→ Work to do
1. Which three partners does the repository article name as jointly establishing the Computing Research Repository in September 1998?
2. Can you carry the repository article forward from its final sentence, continuing its discussion of the design options?

→ Source passage
A Computing Research Repository
Joseph Y. Halpern
Computer Science Department
Computing research relies heavily on the rapid dissemination of results. As a result, the formal process of submitting papers to journals has been augmented by other, more rapid, dissemination methods. Originally these involved printed documents, such as technical reports and conference papers. Then researchers started taking advantage of the Internet, putting papers on ftp sites and later on various web sites. But these resources were fragmented. There was no single repository to which researchers from the whole field of computing could submit reports, no single place to search for research results, and no guarantee that information would be archived at the end of a research project.
This changed in September 1998. Through a partnership of ACM, the LANL (Los Alamos National Laboratory) e-Print archive, and NCSTRL (Networked Computer Science Technical Reference Library), an online Computing Research Repository (CoRR) was established. The Repository is available to all members of the community at no charge. They can submit papers, browse and search papers currently on the Repository, and subscribe to get notification of new submissions.
In the rest of this article, I briefly describe how the Repository was set up and discuss some policy issues.
ACM, like many other publishers, has started to provide its journals in both electronic and print versions. Feedback from ACM members has welcomed this transition, but the members have made it clear that they anticipate much more fundamental change in scientific communication than simply converting traditional journals to a different medium. In May 1997, a committee was formed under the auspices of the ACM Publications Board to consider one such change: setting up an online repository for computing research. (Appendix A gives the membership of the committee, which consisted mainly of people active in digital libraries and electronic publishing.)
The committee discussed three options for the design of the Repository.
- The first option was to become part of the LANL repository. LANL started as a repository for high-energy physics eprints in 1991, several years before the introduction of the Web. It pioneered the concept of an open-access repository for fast publication of scientific research. By eliminating the time consuming and expensive process of peer review, it has transformed the dissemination of research in several disciplines. It now covers most of physics and has expanded to include repositories for nonlinear sciences, mathematics, and computation and language. The LANL archives are sometimes called a "pre-print" service, and indeed many of the eprints are subsequently published in conventional journals, but they are intended as long-term archives, with much greater permanence than typical Web sites.

→ Data provided

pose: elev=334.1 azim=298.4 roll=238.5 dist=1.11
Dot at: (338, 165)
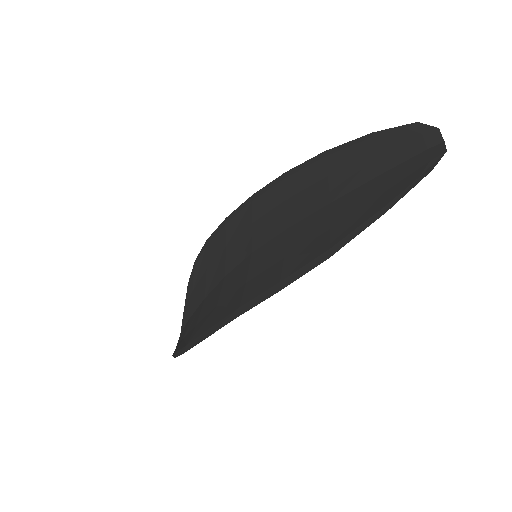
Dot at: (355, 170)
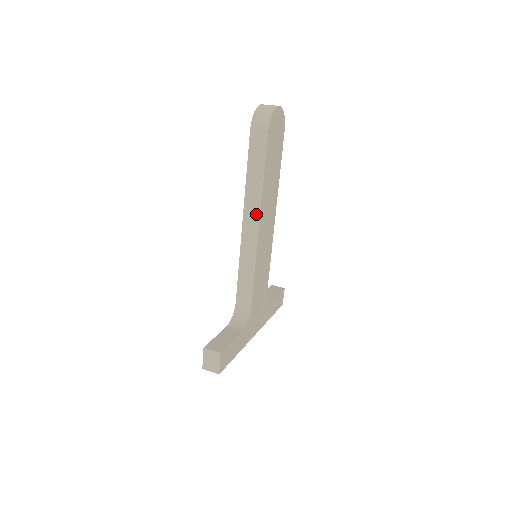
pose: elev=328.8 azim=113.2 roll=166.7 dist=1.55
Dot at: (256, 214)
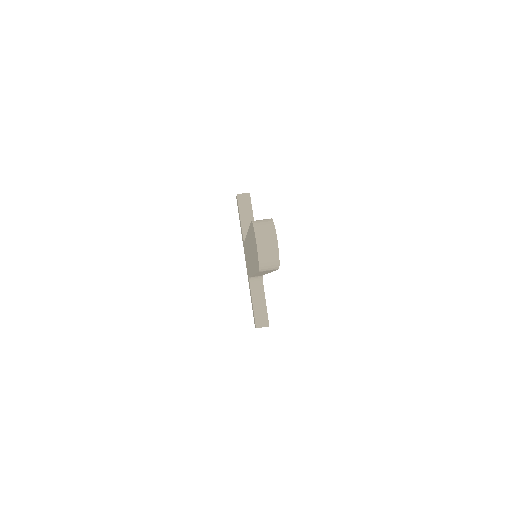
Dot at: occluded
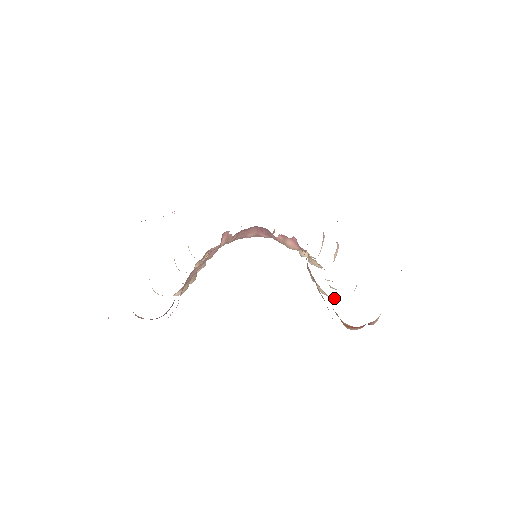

--

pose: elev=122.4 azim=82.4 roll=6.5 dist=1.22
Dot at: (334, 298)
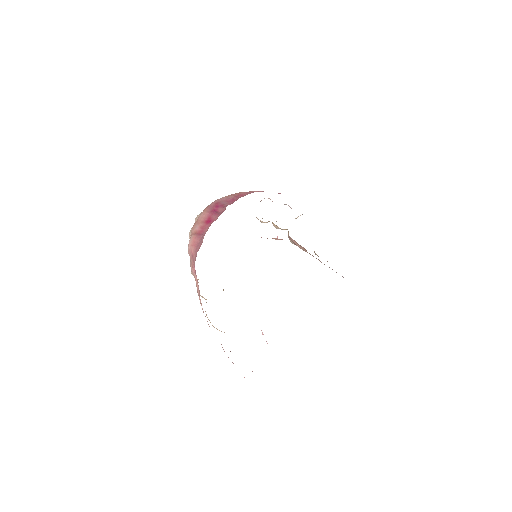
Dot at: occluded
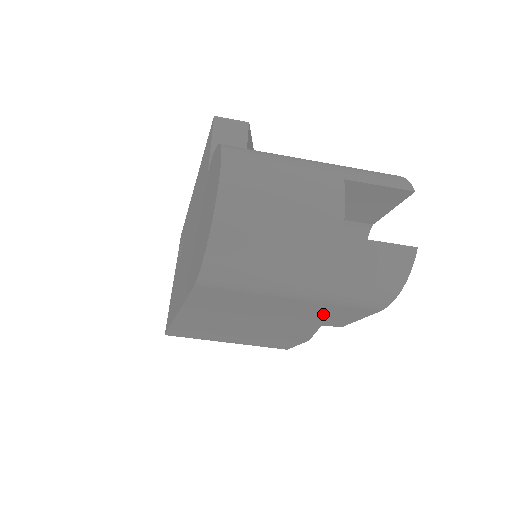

→ Answers to the exercises
1. ACM; the LANL (Los Alamos National Laboratory) e-Print archive; NCSTRL (Networked Computer Science Technical Reference Library)

2.
As a base for a computing repository, LANL has many attractive features. Perhaps the most important is that it clearly works and works well. It now has over 75,000 eprints, is growing at the rate of about 25,000/year, handles over 70,000 transactions/day, and has over 35,000 users. Thanks to funding from the Department of Energy and the National Science Foundation, it also has a full-time staff. It is mirrored in 16 countries, has reasonable search facilities, and offers services such as email notification of new submissions of interest.
The ACM committee decided against this option primarily because the LANL interface was not open, in the sense that it did not provide an interface to which other repositories could link.
- The second option considered was to become a node in NCSTRL. NCSTRL is essentially a common interface to the technical report collections of its (currently over 100) member institutions. It has been funded by DARPA and the National Science Foundation, with most of the technical work recently being carried out at Cornell University. The most important features of NCSTRL, from our point of view, were that it was explicitly designed with an open interface and it was a computer science effort. On the other hand, NCSTRL did not have all the software necessary for running a repository.
- The third option was to build a new system from scratch. This had the obvious advantage that we could design our own system, which hopefully would have exactly the attributes we required, but had the equally obvious disadvantage that to do so would take time, money, and expertise.
We settled on a hybrid approach that combines the best features of LANL and NCSTRL, and secured the cooperation of the two groups. This allows us to use the well-tested LANL software for submission, notification, and searching, while still taking advantage of the NCSTRL architecture. The NCSTRL architecture will make it easy to build new gateways from which to access the files, with a more user-friendly interface and new features. From the point of view of the NCSTRL interface, LANL is now just a node on NCSTRL.
We anticipate that our use of an open protocol will encourage other scholarly archives to join in this framework. The result could be a global multi-disciplinary research collection that could have substantial impact on the nature of scholarly publishing.
- How do authors submit documents?
Authors send their documents to the LANL repository by email, by ftp, or by using a Web interface provided by LANL. The LANL philosophy is to automate the process as much as possible. Authors are expected to provide their papers in specified formats. They are required to provide abstracts and to classify their papers by subject area (see below). Programs at LANL automatically check submissions for completeness and send email to authors if there are any omissions.
These procedures have been refined over many years. Fine tuning may be needed for the slightly different needs of computing, but no fundamental changes are anticipated.
- How is the Repository organized?
Authors classify their submissions in two ways: the first is by choosing a subject area from a list of subject areas and the second is by choosing a primary classification from among the roughly 100 third-level headings in the 1998 ACM Computing Classification System. The ACM classification scheme provides us with a relatively stable scheme that covers all research in computing.
The subject areas are not mutually exclusive, nor do they (yet) provide complete coverage of the field. On the other hand, we hope that they better reflect the active areas of research in Computer Science. The initial list of subject areas is given in Appendix B.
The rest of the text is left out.